Embodiment 10 is a Lumbrukinase enteric coated capsule preparation production technique.
Fig. 5 is a Lumbrukinase enteric coated capsule preparation production technique schema.
At first, in 100,000 grades of clean areas with accurate weighings of auxiliary material such as Lumbrukinase bulk drug and starch, lactose, hard ester acid, talcum powder, gelatin in the preparation container, thorough mixing is even, obtains the preparation intermediate.Then, get outward appearance, length, thickness, stink, moisture, friability, thawing time limit, residue on ignition and microbiological examination capsule shell all up to specification, fill intermediate medicinal powder, obtain work in-process.Cover joint on the capsule at last, flatten polishing, make finished product.Through final product quality after the assay was approved, with vial or Plastic Bottle airtight package, go into stockyard, be placed on shady and cool dry place, temperature must not surpass 25 ℃, and relative humidity must not surpass 45%.
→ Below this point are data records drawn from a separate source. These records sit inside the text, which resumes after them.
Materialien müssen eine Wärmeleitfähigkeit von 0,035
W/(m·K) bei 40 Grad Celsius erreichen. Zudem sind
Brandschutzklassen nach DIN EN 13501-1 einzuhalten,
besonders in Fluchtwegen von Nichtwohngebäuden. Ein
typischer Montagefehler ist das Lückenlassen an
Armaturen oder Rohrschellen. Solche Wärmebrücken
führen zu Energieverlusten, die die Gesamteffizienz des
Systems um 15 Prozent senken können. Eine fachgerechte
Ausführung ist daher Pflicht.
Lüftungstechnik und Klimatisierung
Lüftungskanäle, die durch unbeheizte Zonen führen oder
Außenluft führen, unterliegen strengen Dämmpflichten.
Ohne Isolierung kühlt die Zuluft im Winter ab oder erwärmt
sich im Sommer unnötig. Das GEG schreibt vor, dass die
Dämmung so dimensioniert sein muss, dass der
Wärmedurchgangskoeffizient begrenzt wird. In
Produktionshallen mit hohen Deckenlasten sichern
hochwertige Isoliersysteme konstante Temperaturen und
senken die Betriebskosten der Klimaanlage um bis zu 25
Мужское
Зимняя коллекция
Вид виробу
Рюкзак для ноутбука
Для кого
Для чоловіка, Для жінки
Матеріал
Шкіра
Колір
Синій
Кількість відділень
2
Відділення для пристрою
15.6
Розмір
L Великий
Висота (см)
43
Embodiment 11 is Lumbrukinase enteric coated tablet production technique.
Fig. 6 is Lumbrukinase enteric coated tablet technological process of production figure.
At first, in 100,000 grades of clean areas with accurate weighings of auxiliary material such as Lumbrukinase bulk drug and lactose, starch slurry, Xylo-Mucines in the preparation container, thorough mixing is even, obtains the preparation intermediate.Then, granulate and compressing tablet, in the compressing tablet process, note the outward appearance of tablet at any time, regularly spot-check weight differential, hardness and the disintegration of tablet.At last, the enteric coated finished product that obtains.Through final product quality after the assay was approved, pack, go into stockyard, be stored in cool place, ventilation, dry place, note preventing to make moist, mouldy, rotten.